Samuel Toe is a PhD student in Politics and International Political Economy at the University of East Anglia in the United Kingdom.His research examines the
relationship between revenue extraction and state behavior, using the Liberian state as a case study.
Before pursuing further studies, Samuel served as the assistant minister of foreign affairs for the Republic of Liberia from 2012-2014. He was appointed to his post by President Ellen Johnson Sirleaf, Africa's first democratically elected female president. In this role, Samuel hired and placed Foreign Services Officers, reviewed diplomatic communications, drafted reports and speeches, and monitored political and security developments in the West African region. He also represented Liberia at the United Nations for negotiations related to peace and security, and he helped prepare Liberia's delegation for the annual UN General Assembly meeting in New York.
Samuel was young when Liberia's civil war began in 1989. During 14 years of violent conflict, he and his family were displaced across the country multiple times, he says.

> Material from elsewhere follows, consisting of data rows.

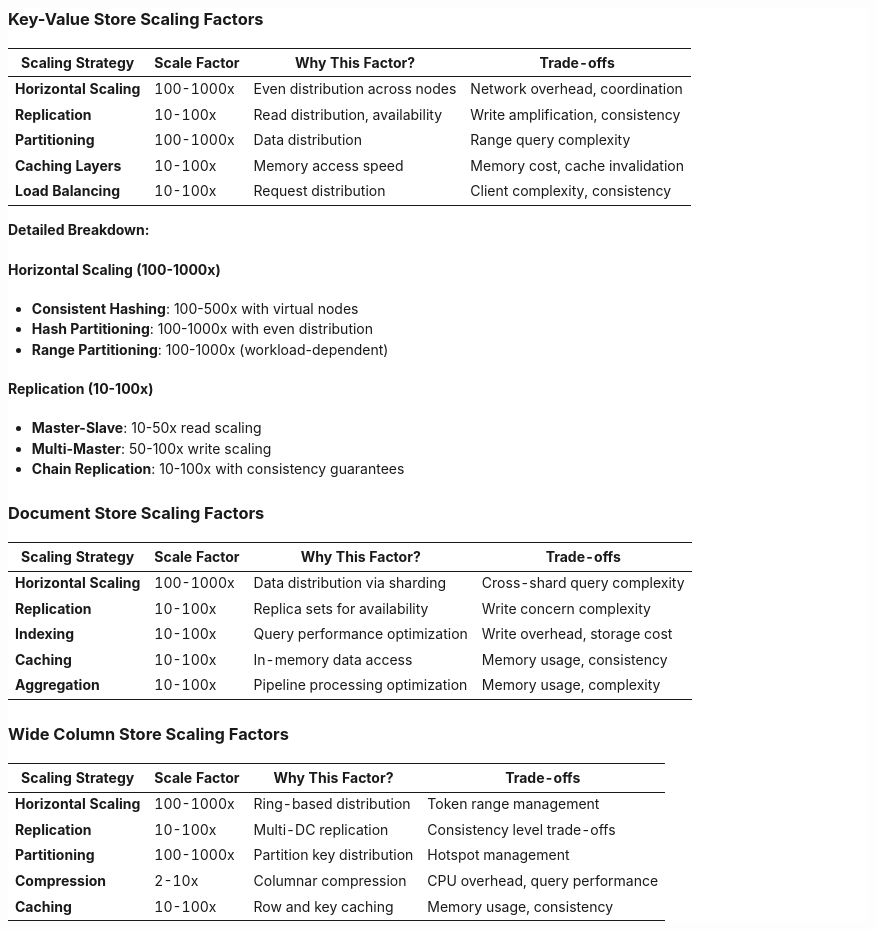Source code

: ### **Key-Value Store Scaling Factors**

| Scaling Strategy | Scale Factor | Why This Factor? | Trade-offs |
|------------------|--------------|------------------|------------|
| **Horizontal Scaling** | 100-1000x | Even distribution across nodes | Network overhead, coordination |
| **Replication** | 10-100x | Read distribution, availability | Write amplification, consistency |
| **Partitioning** | 100-1000x | Data distribution | Range query complexity |
| **Caching Layers** | 10-100x | Memory access speed | Memory cost, cache invalidation |
| **Load Balancing** | 10-100x | Request distribution | Client complexity, consistency |

**Detailed Breakdown:**

#### **Horizontal Scaling (100-1000x)**
- **Consistent Hashing**: 100-500x with virtual nodes
- **Hash Partitioning**: 100-1000x with even distribution
- **Range Partitioning**: 100-1000x (workload-dependent)

#### **Replication (10-100x)**
- **Master-Slave**: 10-50x read scaling
- **Multi-Master**: 50-100x write scaling
- **Chain Replication**: 10-100x with consistency guarantees

### **Document Store Scaling Factors**

| Scaling Strategy | Scale Factor | Why This Factor? | Trade-offs |
|------------------|--------------|------------------|------------|
| **Horizontal Scaling** | 100-1000x | Data distribution via sharding | Cross-shard query complexity |
| **Replication** | 10-100x | Replica sets for availability | Write concern complexity |
| **Indexing** | 10-100x | Query performance optimization | Write overhead, storage cost |
| **Caching** | 10-100x | In-memory data access | Memory usage, consistency |
| **Aggregation** | 10-100x | Pipeline processing optimization | Memory usage, complexity |

### **Wide Column Store Scaling Factors**

| Scaling Strategy | Scale Factor | Why This Factor? | Trade-offs |
|------------------|--------------|------------------|------------|
| **Horizontal Scaling** | 100-1000x | Ring-based distribution | Token range management |
| **Replication** | 10-100x | Multi-DC replication | Consistency level trade-offs |
| **Partitioning** | 100-1000x | Partition key distribution | Hotspot management |
| **Compression** | 2-10x | Columnar compression | CPU overhead, query performance |
| **Caching** | 10-100x | Row and key caching | Memory usage, consistency |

After the war ended in 2003, Samuel worked for Liberia's Truth and Reconciliation Commission (TRC), serving as secretary of the TRC selection panel and later as a hearings officer, organizing public hearings on human rights violations that occurred during the war.
"What pushed me into peacebuilding was the sheer victimhood of people in the stories I heard," Samuel said, "People were uprooted from their homes, women were sexually assaulted, and children were conscripted by rebel factions. I saw a deep need for reconciliation and recognized that, without it, recovery would be impossible."
After graduating from college with a degree in business administration, Samuel served as a fellow with the International Center for Transitional Justice and the Institute for Justice and Reconciliation in Cape Town, South Africa. He came to the Kroc Institute in 2007 and graduated with a master's degree in international peace studies.
In 2009, Samuel returned to Liberia to work for the UN Mission as the national coordination officer for peacebuilding. He helped develop several peacebuilding projects ranging from security sector reform to the empowerment of women and youth. He held this position for three years until he was selected to work in Liberia's Ministry for Foreign Affairs.